AFN: O que é G-STIC?
Paulo Gadelha: A G-STIC está voltado para pensar o que a gente chama de tecnologias integradas para os Objetivos do Desenvolvimento Sustentável (ODS). Então, na verdade, busca entender quais são essas tecnologias que já estão no mercado ou muito próximas de entrar no mercado e seu impacto, a relação entre custo e benefício, a acessibilidade. Isso é um tema central, porque primeiro diz respeito ao direcionamento da tecnologia do campo da Ciência, Tecnologia & Inovação (CT&I) como um todo. E isso tem uma correlação muito forte com os princípios da Agenda 2030, configurados no Mecanismo de Facilitação Tecnológica da ONU (TFM, na sigla em inglês). Então, foi nesse momento após a elaboração do próprio documento base da Agenda 2030 que se colocou a relevância fundamental para os ODS.
AFN: É colocar a tecnologia a serviço do planeta?
Paulo Gadelha: É a ideia de conduzir ou dirigir uma carruagem que você precisa levar para algum lugar, defende que a tecnologia e a inovação não têm naturalmente um caminho que leve a responder às necessidades mais relevantes das populações do planeta. A inovação agrega valor e busca otimizar a produtividade, mas ela não tem uma direção per si. O próprio desenho das tecnologias, a forma como são comercializadas, como são produzidas e aonde se dirigem muitas vezes produzem efeitos que levam à iniquidade, a agravos ao meio ambiente. Seja na questão da saúde ou do meio ambiente, a gente precisa de uma série de instrumentos para fazer com que a área de Ciência, Tecnologia & Inovação (CT&I) seja otimizada e dirigida para a resolução desses problemas.
A ONU também tem discutido muito esse tema, mas de volta à G-STIC, que se afirmou no nicho de identificar tecnologias integradas que tenham essas características e debater questões ligadas ao processo de financiamento, regulação e deployment, em inglês, que é um processo de espalhamento das tecnologias, as conexões com a incorporação tecnológica e as questões da política cultural, social e econômica com assimetrias entre países.
A Covid-19 é uma questão central, mas há um antes e um depois que firmou essa faixa de pensar tecnologias integradas para todos os campos dos 0DS e ver quais são as políticas e as condições que se recomenda nesse campo mais geral, aquilo que facilita o processo de chegada dessas inovações no mercado com essas características: que produzam efeitos de equidade, sejam acessíveis e sustentáveis.

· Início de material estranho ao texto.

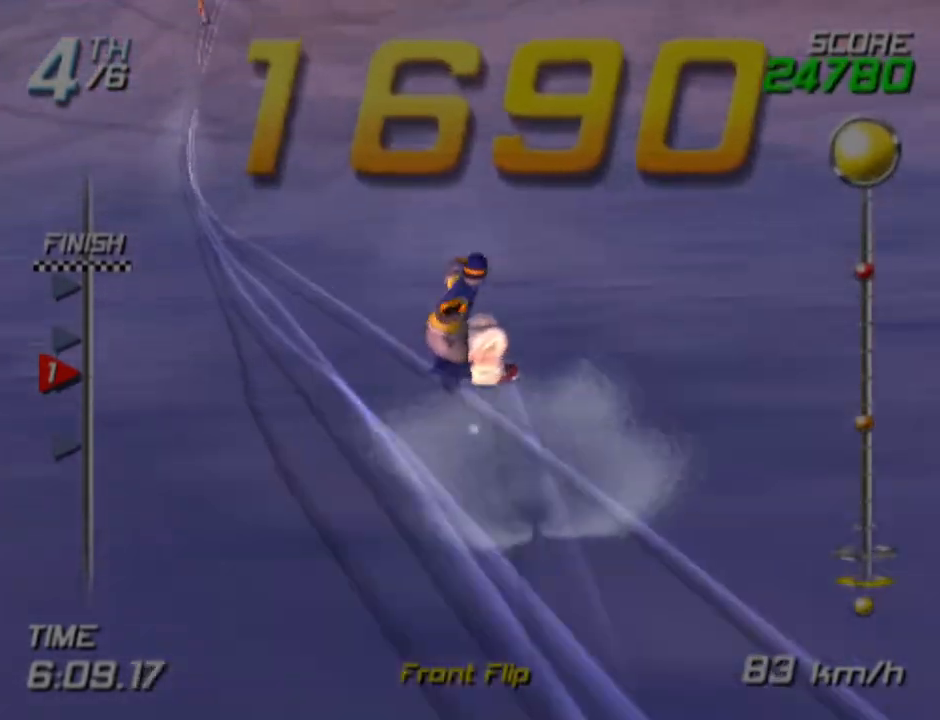
{"buttons": ["SQUARE"], "left_stick": "up", "right_stick": "center", "events": [[250, "left_stick", "up"]]}
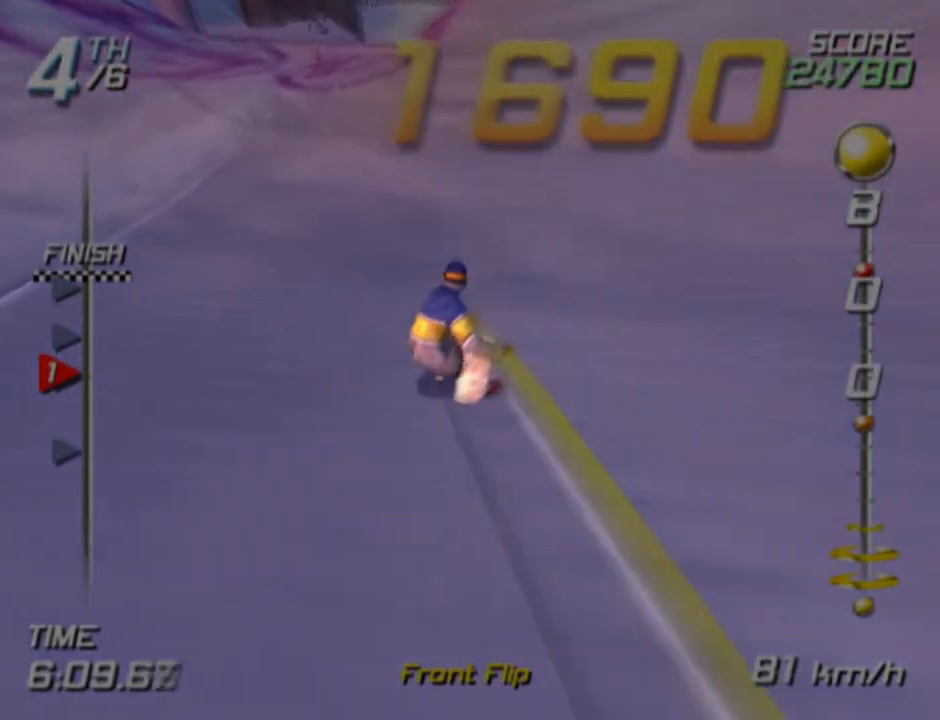
{"buttons": ["SQUARE"], "left_stick": "up", "right_stick": "center", "events": [[100, "left_stick", "up-right"], [250, "left_stick", "up"]]}
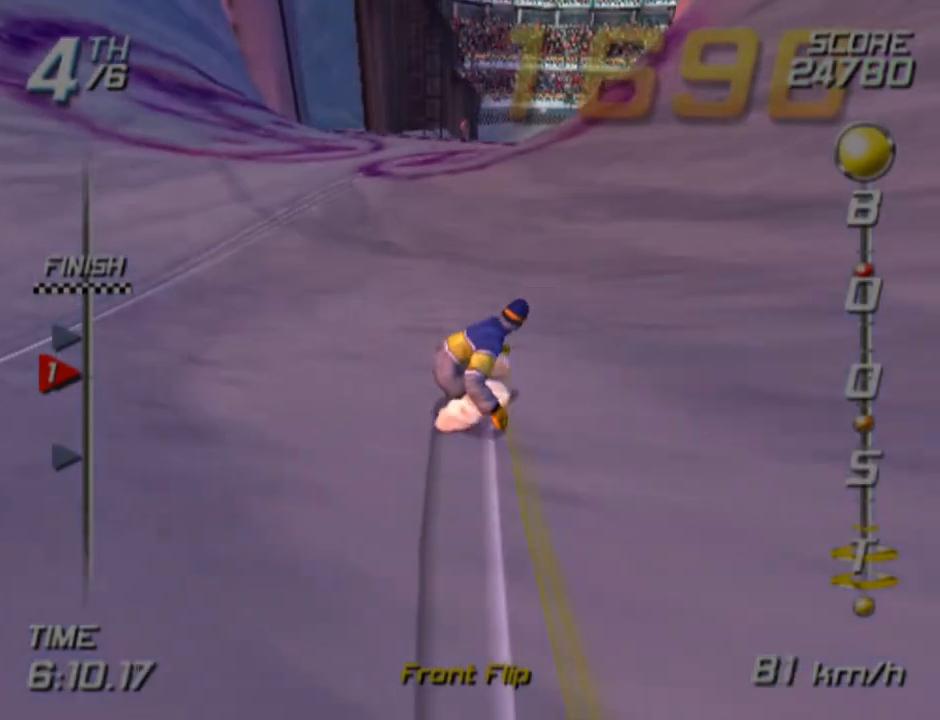
{"buttons": ["SQUARE"], "left_stick": "up-right", "right_stick": "center", "events": [[267, "left_stick", "up-right"]]}
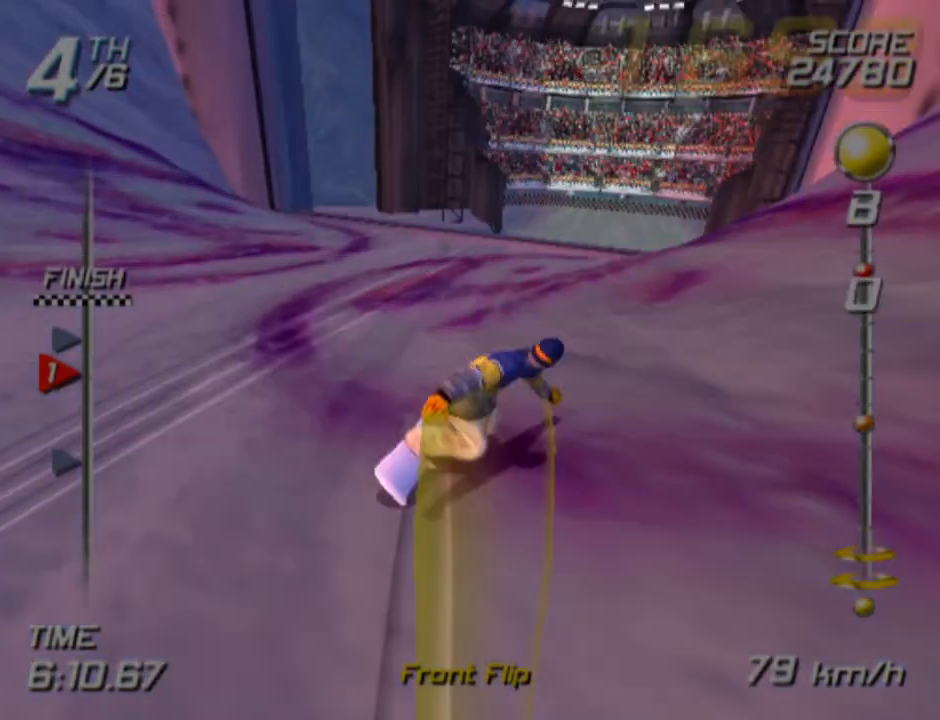
{"buttons": ["CROSS", "SQUARE"], "left_stick": "right", "right_stick": "center", "events": [[33, "left_stick", "up"], [300, "left_stick", "up-right"], [333, "CROSS", "down"], [483, "left_stick", "right"]]}
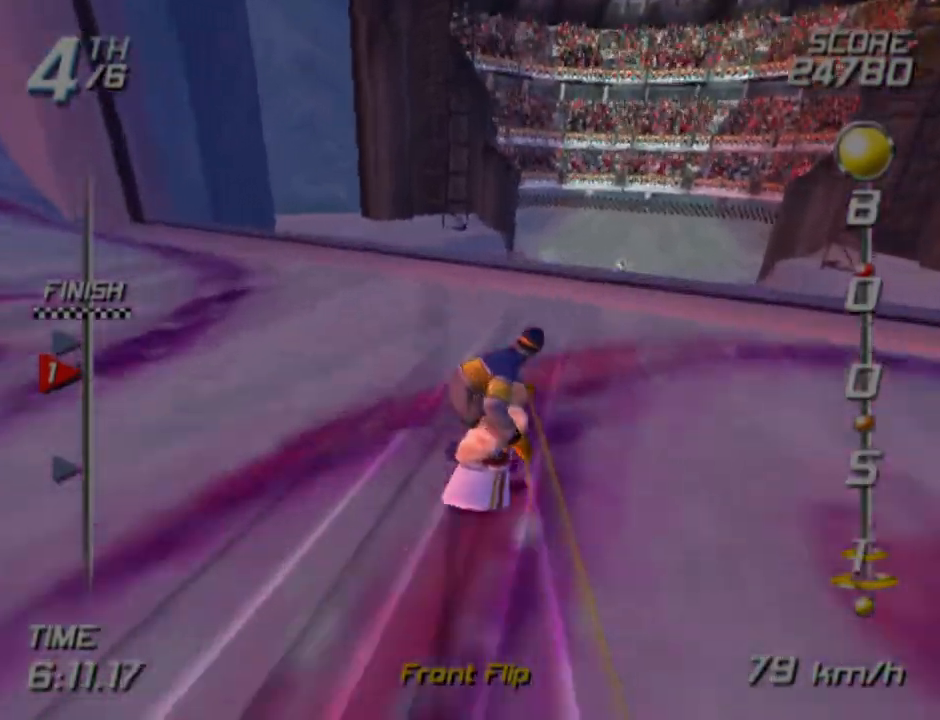
{"buttons": [], "left_stick": "center", "right_stick": "center", "events": [[300, "CROSS", "up"], [300, "SQUARE", "up"], [367, "left_stick", "center"]]}
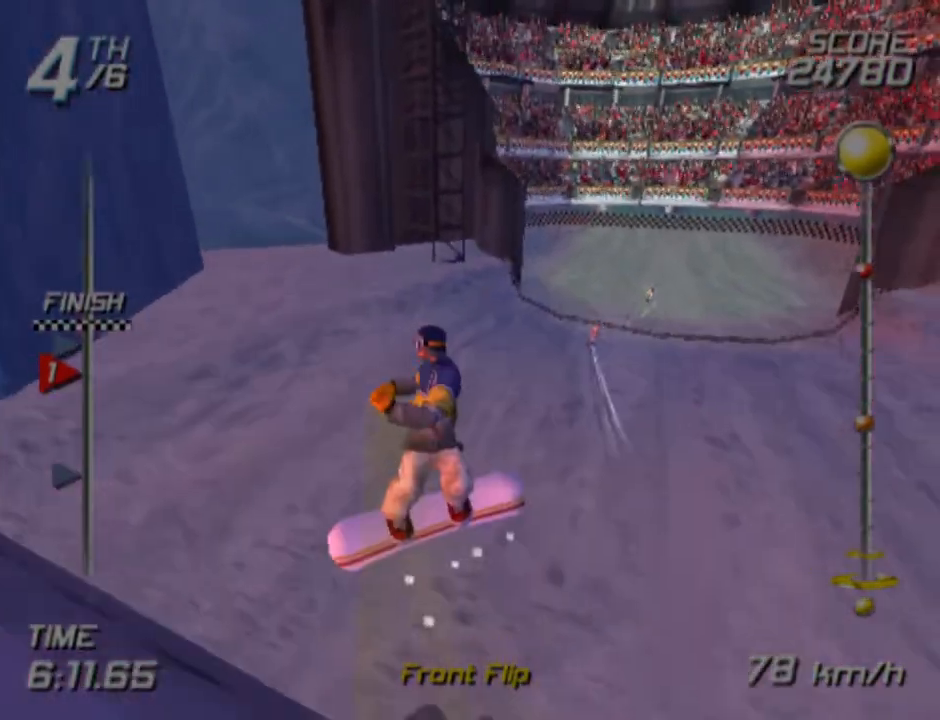
{"buttons": [], "left_stick": "right", "right_stick": "center", "events": [[483, "left_stick", "right"]]}
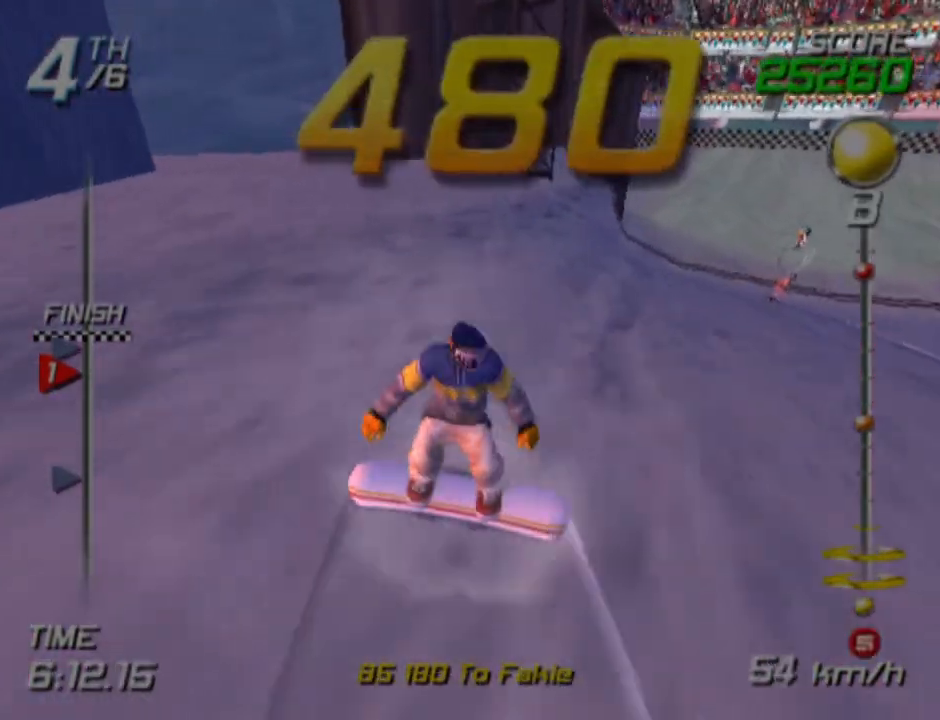
{"buttons": [], "left_stick": "up", "right_stick": "center", "events": [[317, "left_stick", "up-right"], [500, "left_stick", "up"]]}
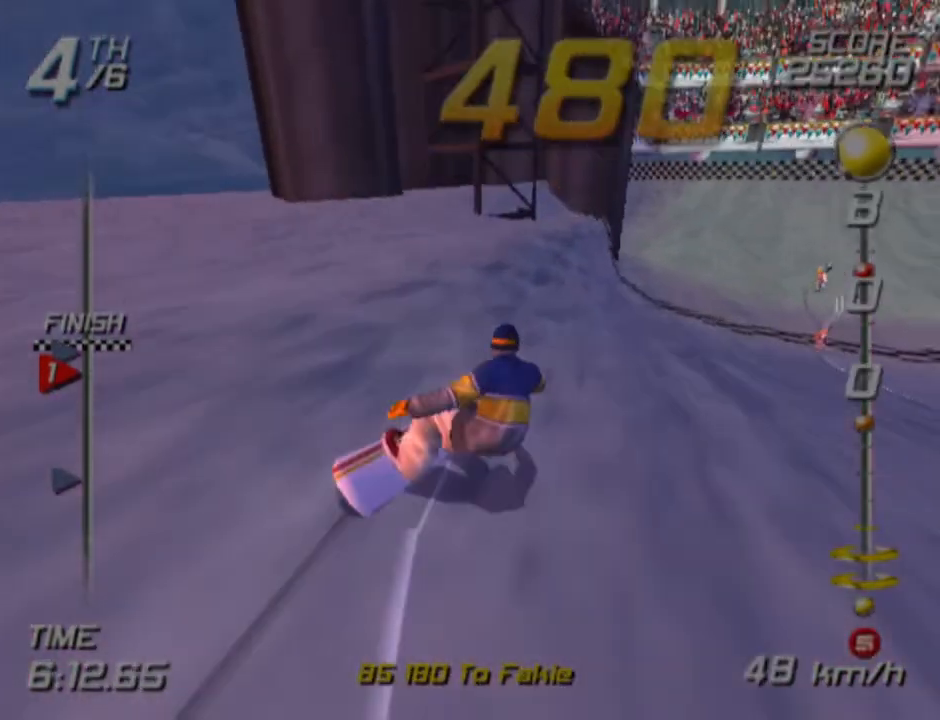
{"buttons": ["SQUARE"], "left_stick": "up", "right_stick": "center", "events": [[150, "SQUARE", "down"], [317, "CROSS", "down"], [367, "CROSS", "up"]]}
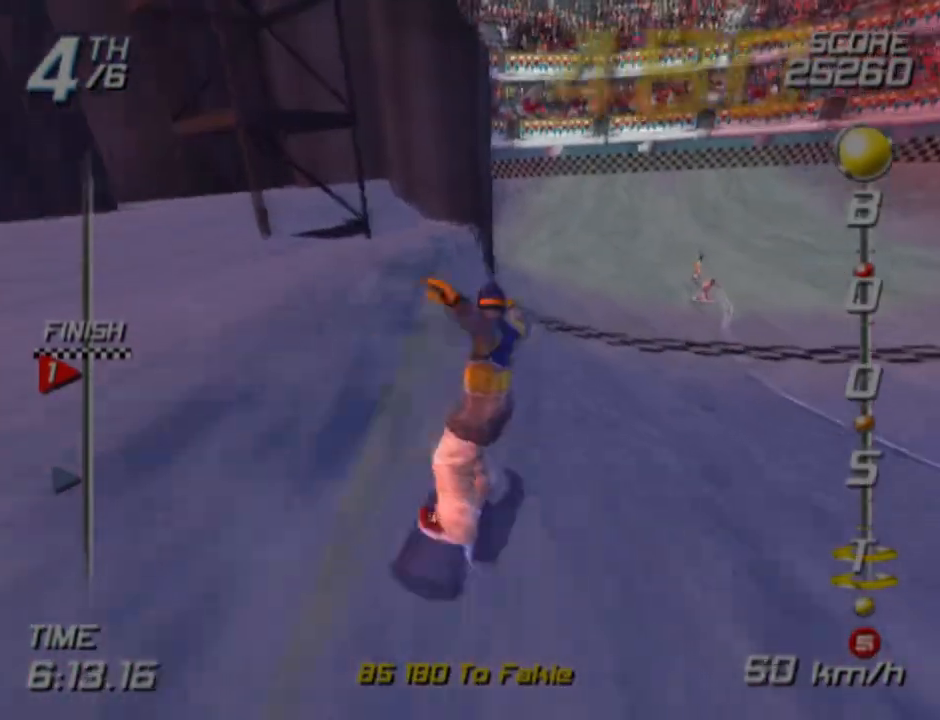
{"buttons": ["SQUARE"], "left_stick": "down", "right_stick": "center", "events": [[233, "left_stick", "center"], [450, "left_stick", "down"]]}
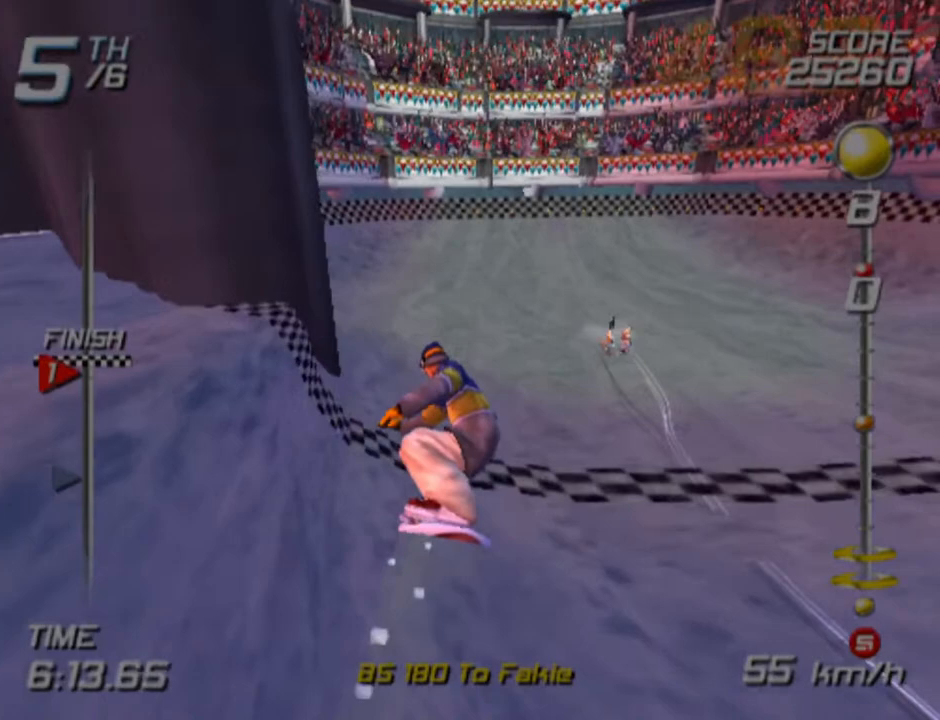
{"buttons": ["SQUARE"], "left_stick": "center", "right_stick": "center", "events": [[133, "left_stick", "center"]]}
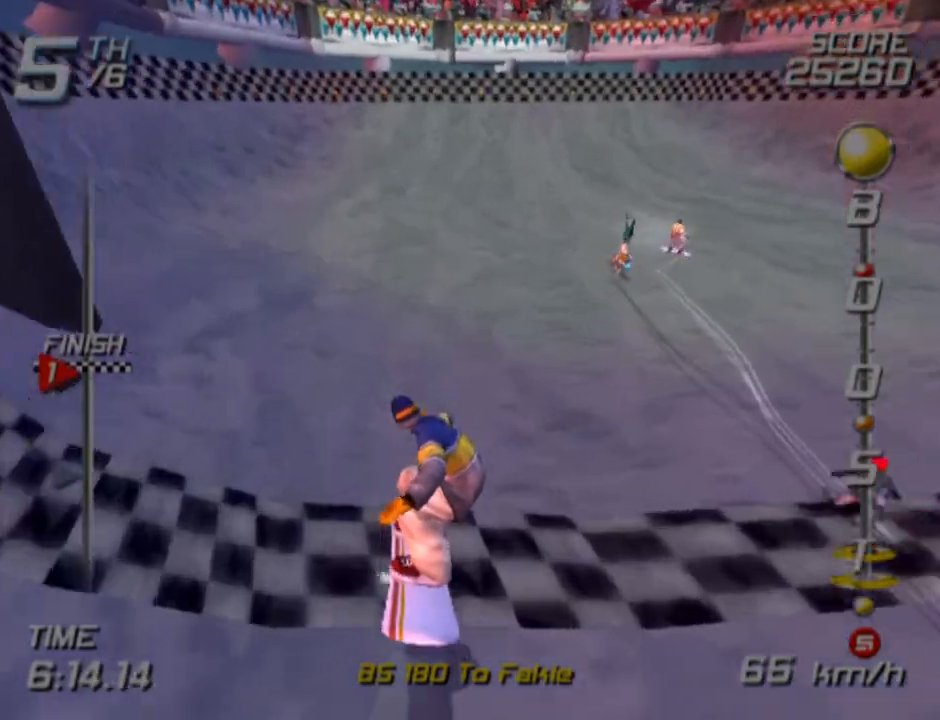
{"buttons": ["SQUARE"], "left_stick": "center", "right_stick": "center", "events": []}
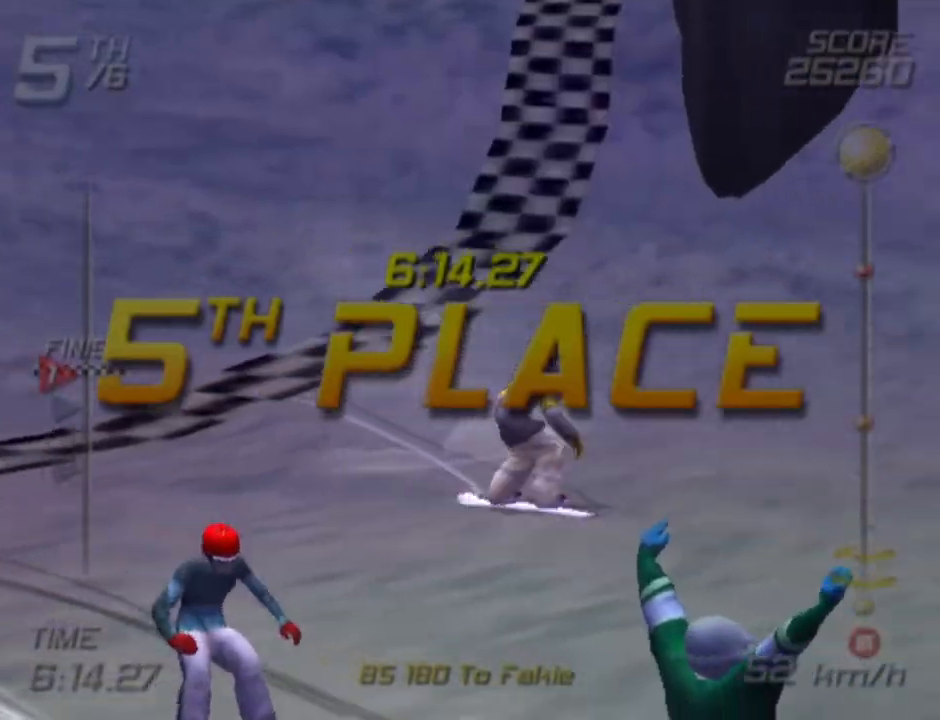
{"buttons": [], "left_stick": "center", "right_stick": "center", "events": [[250, "SQUARE", "up"]]}
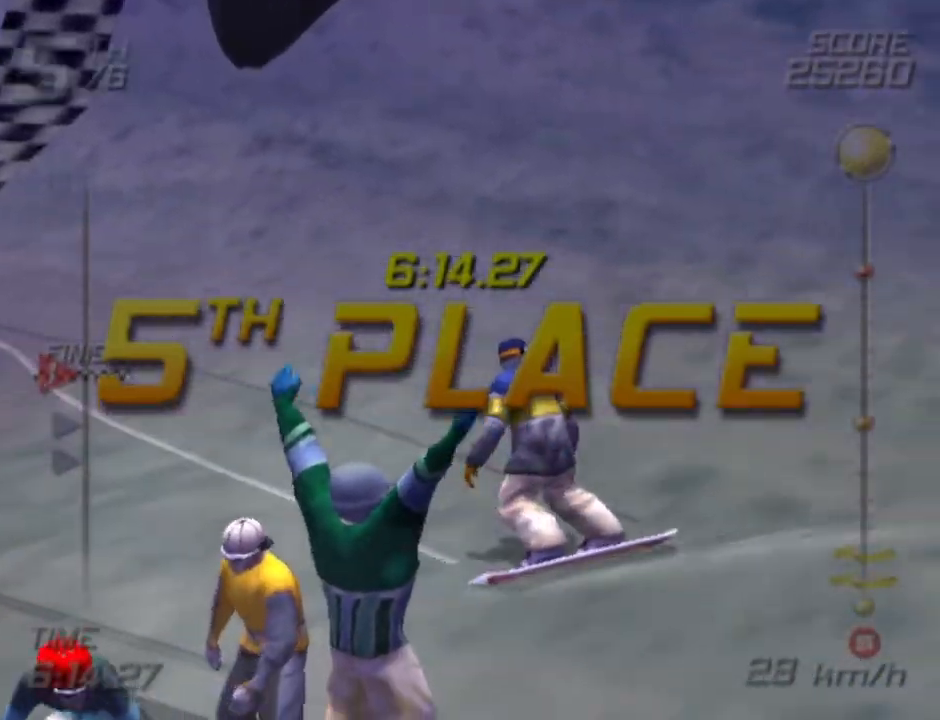
{"buttons": [], "left_stick": "center", "right_stick": "center", "events": [[333, "R1", "down"], [350, "R1", "up"]]}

AFN: Como avalia o impacto da Covid-19?
Paulo Gadelha: A Covid-19 teve um impacto muito grande sobre toda a questão global, e efeitos no campo da economia, da sociedade, da saúde e da questão ambiental. A própria Agenda 2030 sofreu bastante com a Covid, na medida em que seus objetivos foram impactados na questão da educação, da pobreza, da saúde, e da própria posteridade que não é um tema da agenda. Então, há um impacto bastante forte sobre a Agenda 2030 e seus objetivos, mas ao mesmo tempo a pandemia ressaltou, entre tantas coisas, a importância de pensar a saúde de maneira ampla para colocar os determinantes sociais da saúde associados às cadeias produtivas, ao poder do desenvolvimento, a temas ligados ao extravasamento de fronteiras, ao caso da zoonose, a visão da saúde única. Então, a saúde criou relevância muito grande e, ao mesmo tempo, foi a área que mais sofreu com a pandemia. E mesmo assim se desenvolveu pra sair com medidas virtuosas, o que os americanos chamam é build tech better, que é construir, reconstruir bem. A saúde também se tornou uma questão de base para a recuperação da economia e modelos de desenvolvimento.
AFN: Que lições a pandemia deixa?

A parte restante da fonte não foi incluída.